## Work instruction A
Give the records as a numbered list, starting with the line that contains "Each image here" and going through the line that contains "lens RADIAL K", with blank lines left out.
BEGIN Extract to read
Add instrumentation devref, Part I

Presents what instrumentation is available from VIFs in Nova,
Metering Lables and Rules, Linux Bridge, and OVS. Proposes
mappings for structures defined in RFC 2863 and RFC 4293 and
the method that will be followed for a data collection proof
of concept.

How to aggregate and consume these counters will be covered
in future patch sets that extend this devref.

Change-Id: I6c1ad0c4cf60d0069c5e057d77f75c12b04a020c
Partial-bug: #1475736
This commit is contained in:
Ryan Moats 2015-07-21 16:52:56 -05:00
parent 770624b13b
commit 1f329c5d01
2 changed files with 337 additions and 0 deletions

View File

@ -71,6 +71,7 @@ Neutron Internals
dns_order dns_order
upgrade upgrade
i18n i18n
instrumentation
Testing Testing
------- -------

View File

@ -0,0 +1,336 @@
Neutron Instrumentation
=======================
OpenStack operators require information about the status and health
of the Neutron system. While it is possible for an operator to pull
all of the interface counters from compute and network nodes, today
there is no capability to aggregate that information to provide
comprehensive counters for each project within Neutron. Neutron
instrumentation sets out to meet this need.
END Extract to read
## Work instruction B
Extend the Neutron instrumentation devref commit past its final sentence.
BEGIN Extracted material
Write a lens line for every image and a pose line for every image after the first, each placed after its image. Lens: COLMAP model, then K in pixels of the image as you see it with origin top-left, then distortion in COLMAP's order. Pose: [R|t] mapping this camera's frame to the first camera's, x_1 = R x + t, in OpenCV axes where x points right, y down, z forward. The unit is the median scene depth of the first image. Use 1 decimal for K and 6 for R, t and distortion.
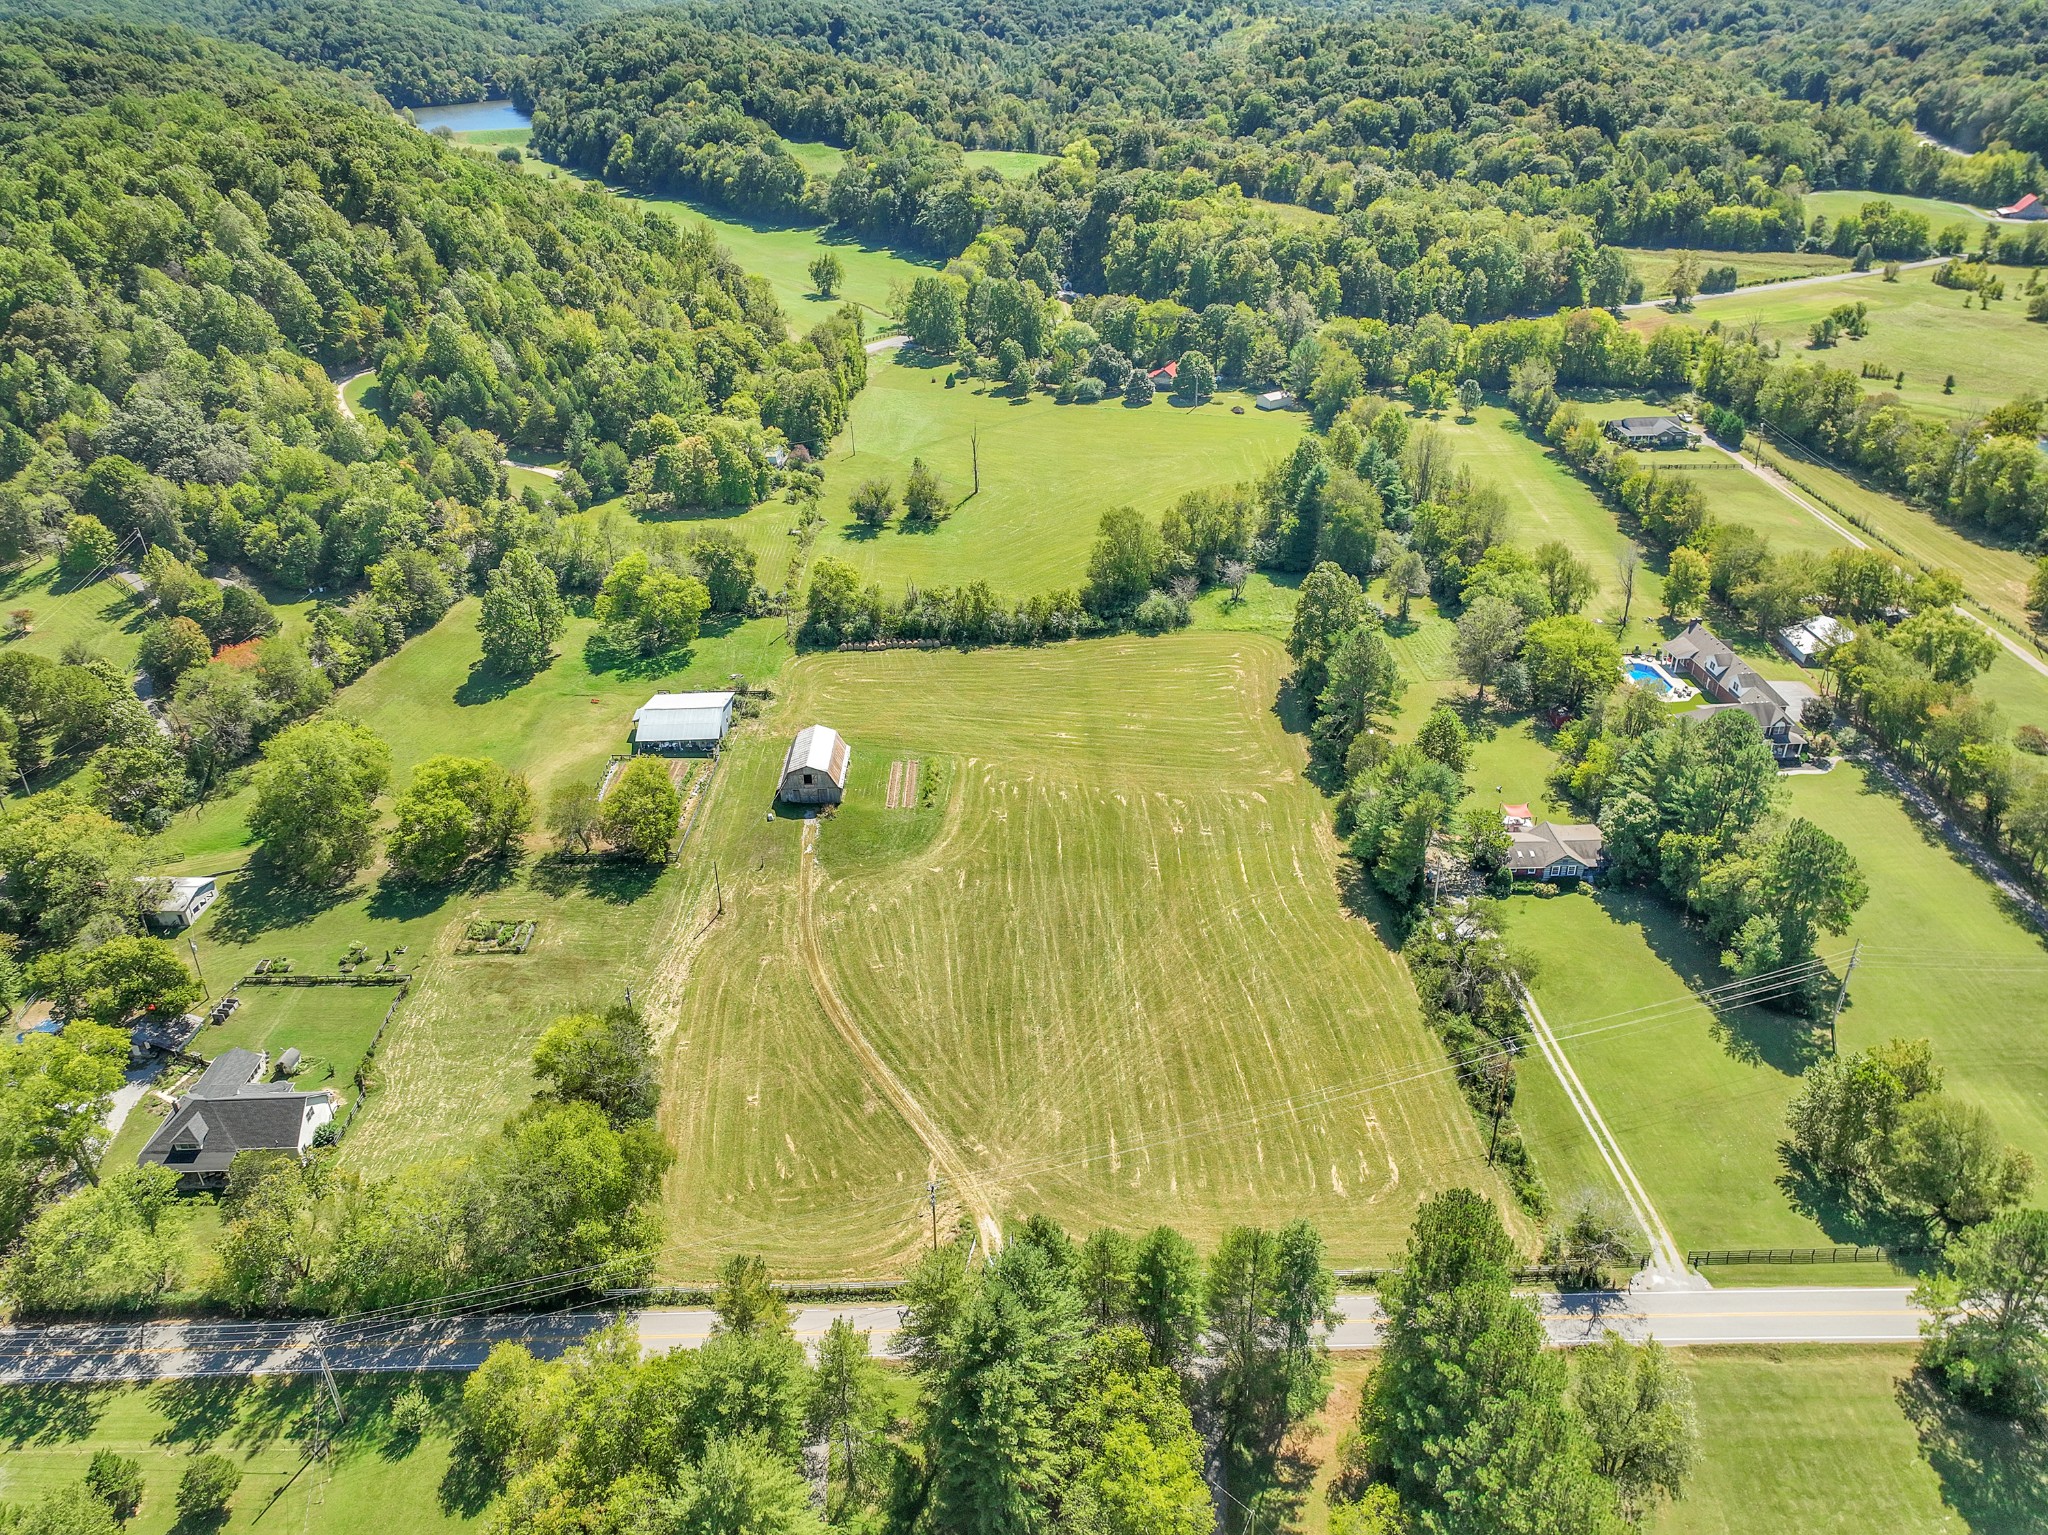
END Extracted material
BEGIN Extracted material
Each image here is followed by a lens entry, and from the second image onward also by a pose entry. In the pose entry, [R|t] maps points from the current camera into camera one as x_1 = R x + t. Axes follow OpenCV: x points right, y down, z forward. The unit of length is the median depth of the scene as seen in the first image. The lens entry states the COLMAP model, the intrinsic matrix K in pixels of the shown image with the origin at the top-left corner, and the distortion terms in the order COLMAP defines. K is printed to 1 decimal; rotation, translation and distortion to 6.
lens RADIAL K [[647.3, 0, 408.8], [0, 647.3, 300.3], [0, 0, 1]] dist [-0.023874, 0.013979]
END Extracted material
BEGIN Extracted material
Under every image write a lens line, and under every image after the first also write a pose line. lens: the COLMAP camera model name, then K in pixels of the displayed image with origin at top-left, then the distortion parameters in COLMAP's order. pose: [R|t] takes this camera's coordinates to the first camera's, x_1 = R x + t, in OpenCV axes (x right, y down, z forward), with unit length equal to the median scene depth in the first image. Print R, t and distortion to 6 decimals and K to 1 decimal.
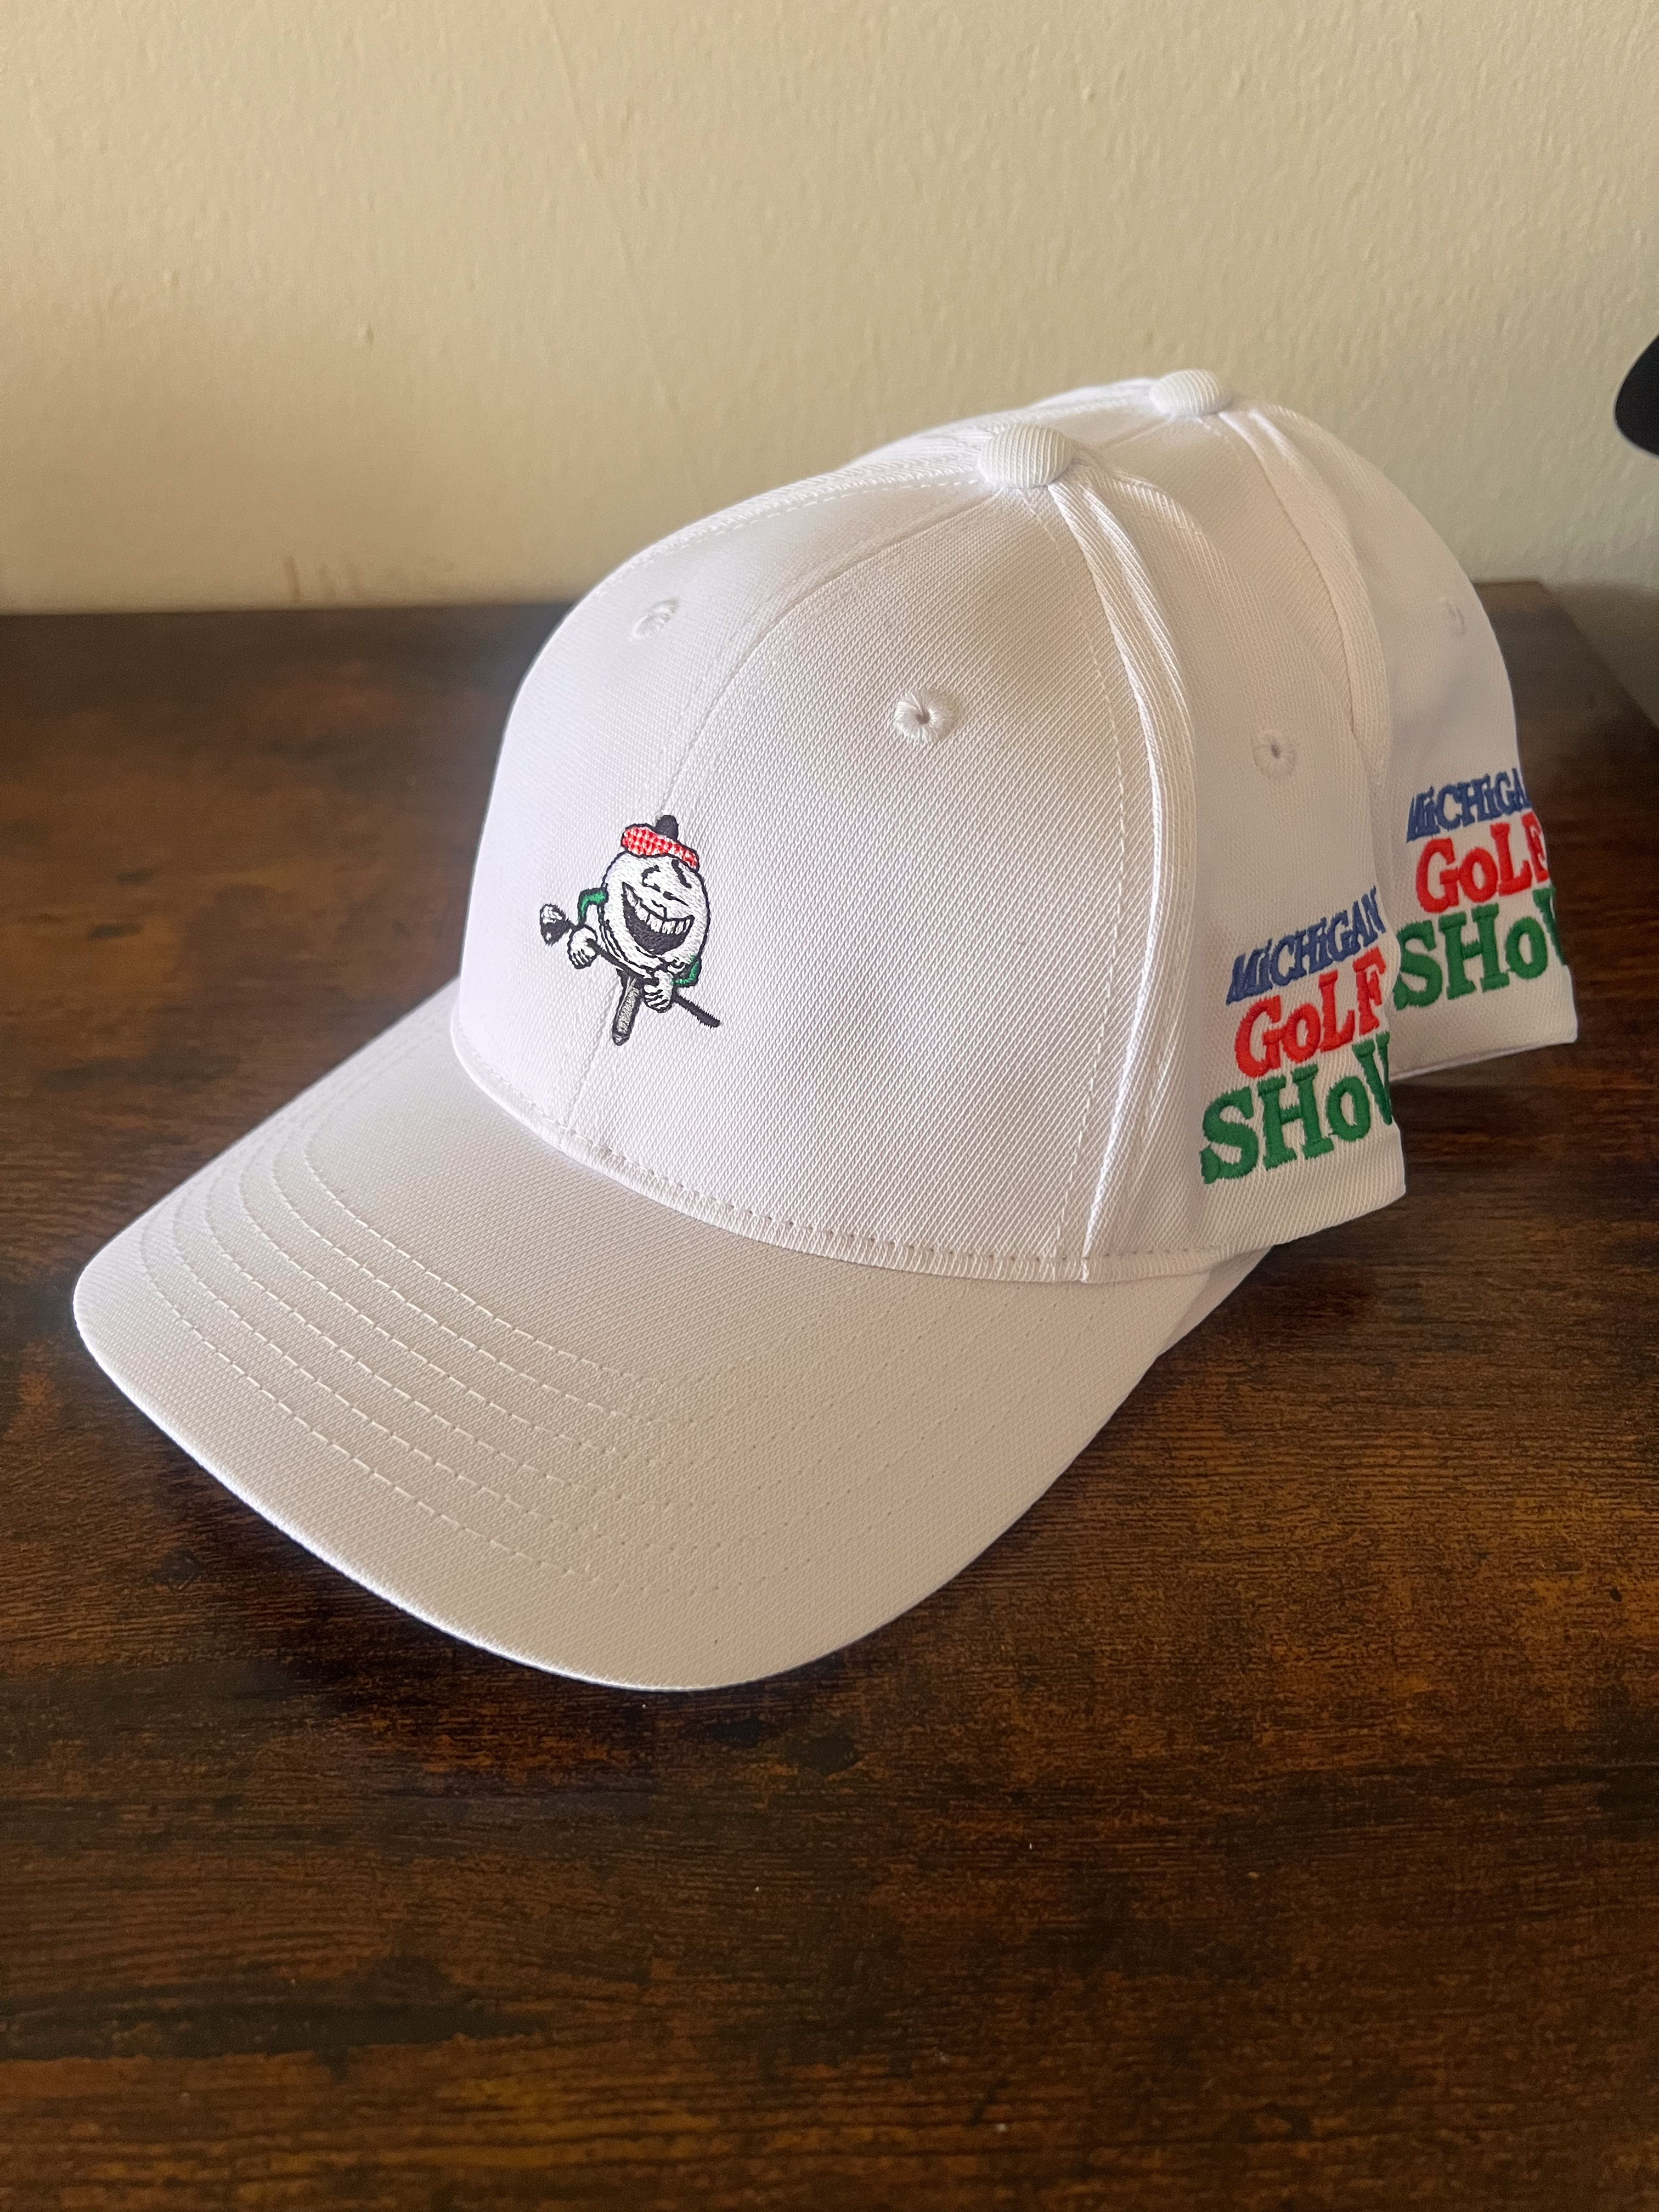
END Extracted material
## Output A
1. Each image here is followed by a lens entry, and from the second image onward also by a pose entry. In the pose entry, [R|t] maps points from the current camera into camera one as x_1 = R x + t. Axes follow OpenCV: x points right, y down, z forward. The unit of length is the median depth of the scene as seen in the first image. The lens entry states the COLMAP model, the intrinsic matrix K in pixels of the shown image with the origin at the top-left corner, and the distortion terms in the order COLMAP defines. K is printed to 1 decimal; rotation, translation and distortion to 6.
2. lens RADIAL K [[647.3, 0, 408.8], [0, 647.3, 300.3], [0, 0, 1]] dist [-0.023874, 0.013979]

## Output B
Neutron instrumentation can be broken down into three major pieces:
#. Data Collection (i.e. what data should be collected and how),
#. Data Aggregation (i.e. how and where raw data should be aggregated
into project information)
#. Data Consumption (i.e. how is aggregated data consumed)
While instrumentation might also be considered to include asynchronous event
notifications, like fault detection, this is considered out of scope
for the following two reasons:
#. In Kilo, Neutron added the ProcessManager class to allow agents to
spawn a monitor thread that would either respawn or exit the agent.
While this is a useful feature for ensuring that the agent gets
restarted, the only notification of this event is an error log entry.
To ensure that this event is asynchronously passed up to an upstream
consumer, the Neutron logger object should have its publish_errors
option set to True and the transport URL set to the point at the
upstream consumer. As the particular URL is consumer specific, further
discussion is outside the scope of this section.
#. For the data plane, it is necessary to have visibility into the hardware
status of the compute and networking nodes. As some upstream consumers
already support this (even incompletely) it is considered to be within
the scope of the upstream consumer and not Neutron itself.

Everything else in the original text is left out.